Colon cancer SW480 cells (SW480) were purchased from the American Type Culture Collection. The cell lines were cultured in MEM medium supplemented with 10% fetal bovine serum. All cultures were maintained in an incubator at 37 °C with 5% CO2 in a humidified atmosphere.

Animal modeling and group administration

SW480 suspension (3×106 cells per mouse, 0.2 mL) was injected subcutaneously into the left armpit of nude mice and 40 mice were inoculated. Nude mice inoculated with SW480 all showed subcutaneous nodules with a diameter of about 5 mm after 7 days, and the transplanted tumor model was established. On the 8th day after inoculation, 40 nude mice that had established subcutaneous transplanted tumor models were randomly divided into 4 groups (n=10): model (M) group, BXD groups (BXD, 3 g/kg, 6 g/kg), group, 5-Fu group (20 mg/kg), intraperitoneal injection of the corresponding drug, 0.2 mL/mouse. the M group was given the same amount of normal saline, once every other day, 10 times in a row.

Observation index

The body weight, the maximum diameter (a) and the minimum diameter (b) of the tumor were measured once every other day, and the tumor volume was calculated according to the formula: v = ab2/2 (mm3).

Evaluation of SOD and MDA in serum

The levels of SOD and MDA in serum were also determined using the commercial kits on the basis of the manufacturer’s instruction (Jiancheng Bioengineering Institute, Nanjing, China).
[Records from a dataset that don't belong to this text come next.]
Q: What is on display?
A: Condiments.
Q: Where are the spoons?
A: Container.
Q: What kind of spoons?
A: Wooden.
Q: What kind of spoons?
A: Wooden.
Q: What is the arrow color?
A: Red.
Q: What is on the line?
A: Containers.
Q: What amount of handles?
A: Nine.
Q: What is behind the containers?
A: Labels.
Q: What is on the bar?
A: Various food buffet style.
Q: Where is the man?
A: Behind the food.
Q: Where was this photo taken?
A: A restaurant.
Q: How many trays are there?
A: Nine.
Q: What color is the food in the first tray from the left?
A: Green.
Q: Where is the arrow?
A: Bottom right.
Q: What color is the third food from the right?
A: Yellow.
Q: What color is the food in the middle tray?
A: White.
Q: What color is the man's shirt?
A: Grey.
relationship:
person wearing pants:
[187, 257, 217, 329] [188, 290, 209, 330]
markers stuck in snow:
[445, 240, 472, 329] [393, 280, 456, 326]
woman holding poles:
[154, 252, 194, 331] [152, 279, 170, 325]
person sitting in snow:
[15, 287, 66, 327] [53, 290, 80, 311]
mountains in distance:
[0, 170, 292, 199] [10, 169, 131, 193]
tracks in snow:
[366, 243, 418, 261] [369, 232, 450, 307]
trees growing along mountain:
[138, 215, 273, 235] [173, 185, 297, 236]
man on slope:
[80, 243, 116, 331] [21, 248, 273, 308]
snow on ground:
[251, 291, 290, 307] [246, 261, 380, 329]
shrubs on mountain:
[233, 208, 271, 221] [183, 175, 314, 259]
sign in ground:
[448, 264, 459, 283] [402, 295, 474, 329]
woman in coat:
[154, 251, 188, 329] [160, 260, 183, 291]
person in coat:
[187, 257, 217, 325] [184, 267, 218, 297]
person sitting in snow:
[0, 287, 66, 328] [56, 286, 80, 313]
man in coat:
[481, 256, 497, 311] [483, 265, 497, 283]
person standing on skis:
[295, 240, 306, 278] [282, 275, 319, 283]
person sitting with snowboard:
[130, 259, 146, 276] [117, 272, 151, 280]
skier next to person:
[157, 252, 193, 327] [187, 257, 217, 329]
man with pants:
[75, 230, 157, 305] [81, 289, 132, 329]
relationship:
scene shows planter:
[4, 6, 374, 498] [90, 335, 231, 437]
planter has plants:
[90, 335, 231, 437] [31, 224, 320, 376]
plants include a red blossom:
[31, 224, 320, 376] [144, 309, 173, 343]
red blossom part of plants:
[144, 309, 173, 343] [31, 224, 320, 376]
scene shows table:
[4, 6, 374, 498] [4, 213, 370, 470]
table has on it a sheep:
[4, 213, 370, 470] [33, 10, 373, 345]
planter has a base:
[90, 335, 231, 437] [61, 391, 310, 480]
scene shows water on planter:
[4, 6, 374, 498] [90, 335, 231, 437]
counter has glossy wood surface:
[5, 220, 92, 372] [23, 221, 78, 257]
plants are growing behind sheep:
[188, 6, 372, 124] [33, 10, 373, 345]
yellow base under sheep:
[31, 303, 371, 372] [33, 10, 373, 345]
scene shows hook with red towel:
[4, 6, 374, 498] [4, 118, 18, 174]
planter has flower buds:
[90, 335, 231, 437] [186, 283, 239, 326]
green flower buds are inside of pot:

Determination of inflammatory cytokines in serum

The levels of IL-6, IL-1β and TNF-α in serum were measured by ELISA kits according to the manufacturer’s instructions.

Histological examination of tumor tissue

The tumor tissue was collected and fixed in 10% (v/v) neutral buffered formalin solution. Embedded with paraffin wax and cut into 4 µm thick. The tissue was stained with H&E and observed by optical microscope (Nikon, Tokyo, Japan).

TUNEL method was used to detect apoptosis

Dewaxing tumor section slices to water, incubating proteinase K at room temperature for 30 min, washing with PBS, dripping and add TUNEL reaction mixed solution, incubate for 2 h at 37 °C, rinse thoroughly, and add conversion agent. POD was incubated at 37 °C for 30 min. After washing, DAB was used for color development. The intestinal apoptosis in each group was detected under microscope.

Western blot

The tumor tissue was homogenized and lysed in a RIPA buffer (Beyotime, Nanjing, China). Then, the tissues were centrifugation at 12,000 rpm for 20 min and collected the supernatant. The concentration of the protein was determined by a bicinchoninic acid (BCA) protein assay (Beyotime, Nanjing, China). The samples were separated by 10% sodium dodecyl sulphate polyacrylamide gels and then transferred onto nitrocellulose membranes. The membranes were blocked with 5% skim milk in for 2 h and incubated with specific antibodies at 4 °C for a whole night. After washing the membranes for 4 times on the second day, the blots were incubated with horseradish peroxidase-conjugated second antibody for 2 h. The content of the protein was showed by a gel imaging system (Tanon Science & Technology Co., Ltd., China).

Statistical analysis

Data are expressed as means ± SDs of at least three separate experiments. Statistical comparisons between experimental groups were performed by ANOVA with Tukey multiple comparison test. A value of P<0.05 was considered statistically significant.

Results

Effect of BXD on tumor weight and tumor volume

The tumor weight and tumor volume in BXD were significantly lower than those in the M group. with the increase of dosage, the tumor weight in each dosage group of BXD decreased significantly (Figure 1).

Figure 1.

Figure 1

Effect of BXD on tumor weight and tumor volume. The data are expressed as mean values ± SDs. ##, P<0.01; **, P<0.01 (compared with M group). M, model; BXD, Banxia Xiexin decoction.

HPLC analysis of BXD

As data shown in the Figure 2, four compounds baicalin and berberine have were identified, and the contents of baicalin and berberine were 0.145 and 0.481 µg/mg.

Figure 2.

Figure 2

HPLC analysis of BXD. (A) HPLC of BXD sample; (B) HPLC of standards. 1, baicalin; 2, berberine. HPLC, high-performance liquid chromatography; BXD, Banxia Xiexin decoction.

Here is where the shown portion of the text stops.